PROBLEM REQUIREMENTS: Using the records below, repeat exactly the lines from the one holding "[371,169,424,180] thetest ->" through the one holding "(825, 301) none", both ends included, and no others.

RECORDS FOR THIS TASK:
== Segment start ==
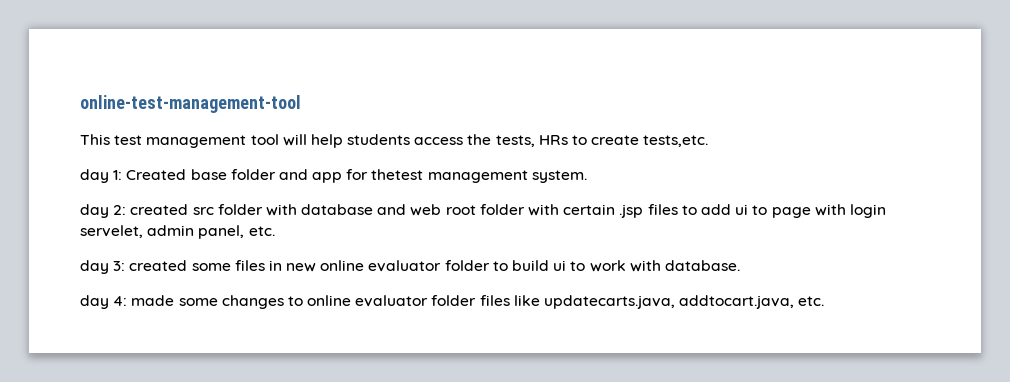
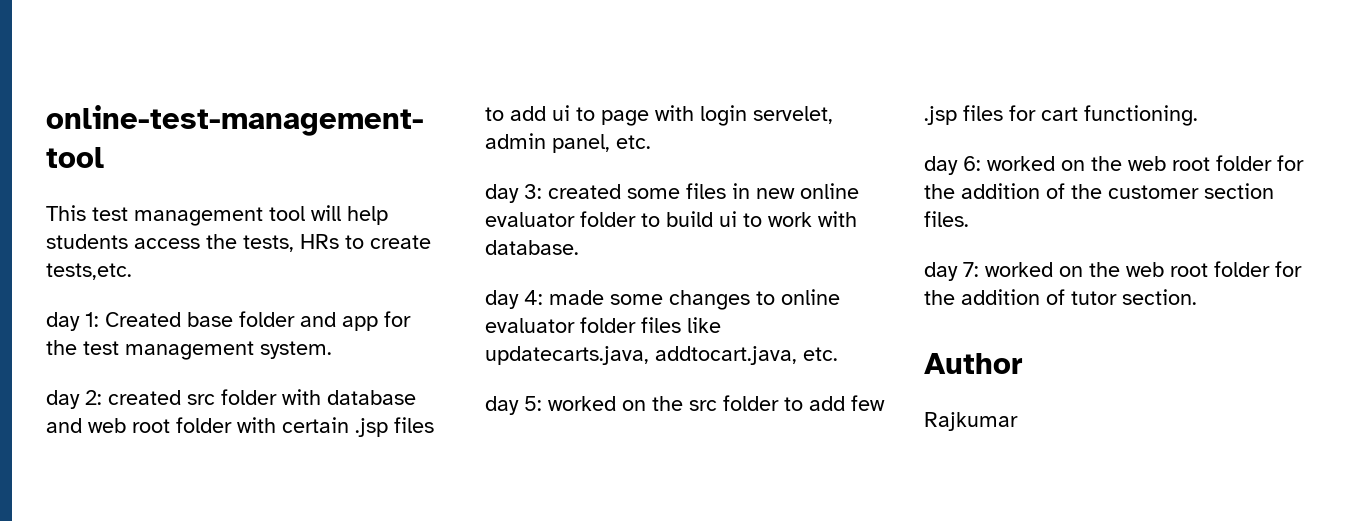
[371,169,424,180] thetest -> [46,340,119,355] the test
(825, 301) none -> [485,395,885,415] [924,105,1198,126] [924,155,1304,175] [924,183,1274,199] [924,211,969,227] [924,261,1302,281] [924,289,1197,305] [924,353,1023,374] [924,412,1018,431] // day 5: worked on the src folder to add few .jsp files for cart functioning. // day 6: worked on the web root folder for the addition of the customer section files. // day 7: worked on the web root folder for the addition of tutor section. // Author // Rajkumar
== Segment end ==
== Segment start ==
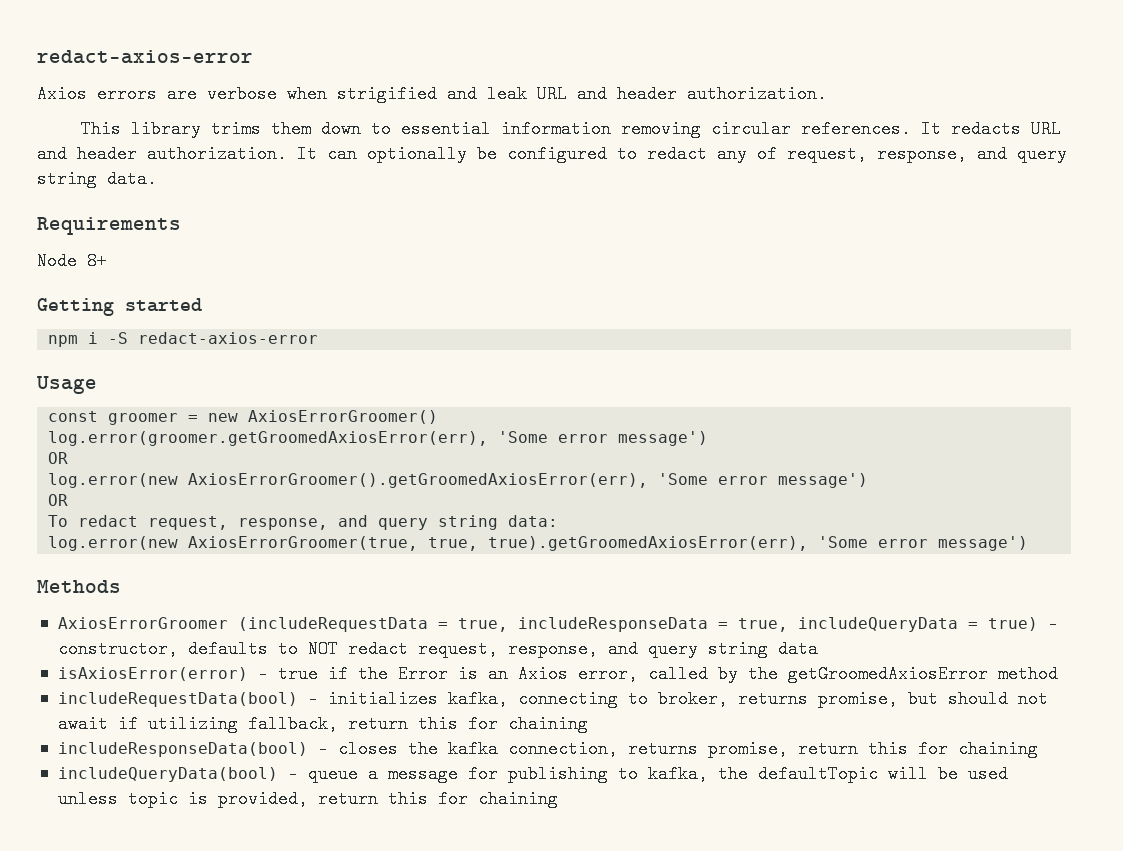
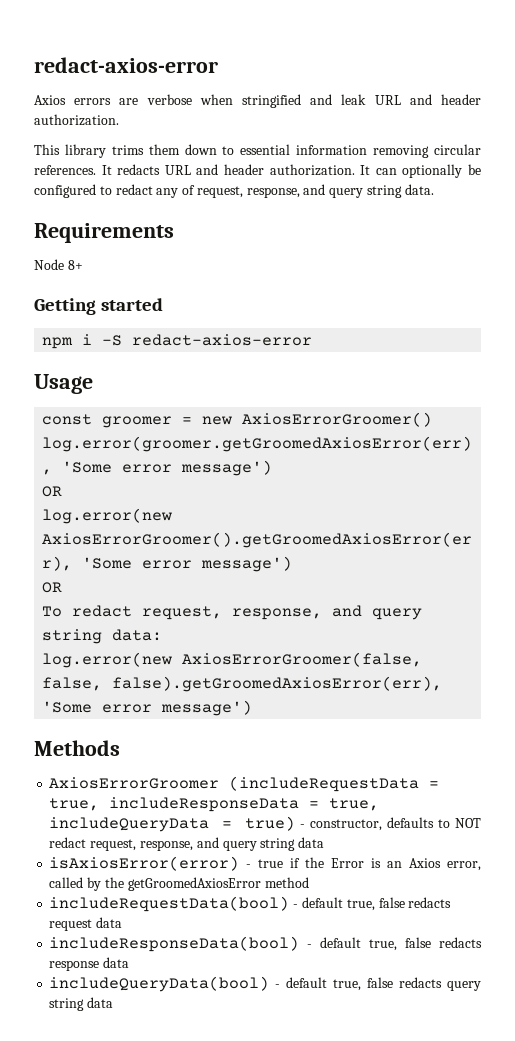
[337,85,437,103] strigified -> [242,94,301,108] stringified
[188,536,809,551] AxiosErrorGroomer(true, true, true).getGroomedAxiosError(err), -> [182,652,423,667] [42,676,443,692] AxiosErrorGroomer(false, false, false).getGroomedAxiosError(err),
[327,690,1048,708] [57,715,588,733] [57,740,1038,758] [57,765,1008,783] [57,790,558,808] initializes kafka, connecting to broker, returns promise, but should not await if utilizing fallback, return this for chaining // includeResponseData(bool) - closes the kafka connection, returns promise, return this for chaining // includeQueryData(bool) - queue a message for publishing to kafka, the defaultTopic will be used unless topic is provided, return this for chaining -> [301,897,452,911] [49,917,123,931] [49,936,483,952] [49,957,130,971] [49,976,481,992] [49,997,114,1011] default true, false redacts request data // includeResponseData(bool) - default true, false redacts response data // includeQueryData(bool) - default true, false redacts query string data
== Segment end ==
SOLUTION:
[371,169,424,180] thetest -> [46,340,119,355] the test
(825, 301) none -> [485,395,885,415] [924,105,1198,126] [924,155,1304,175] [924,183,1274,199] [924,211,969,227] [924,261,1302,281] [924,289,1197,305] [924,353,1023,374] [924,412,1018,431] // day 5: worked on the src folder to add few .jsp files for cart functioning. // day 6: worked on the web root folder for the addition of the customer section files. // day 7: worked on the web root folder for the addition of tutor section. // Author // Rajkumar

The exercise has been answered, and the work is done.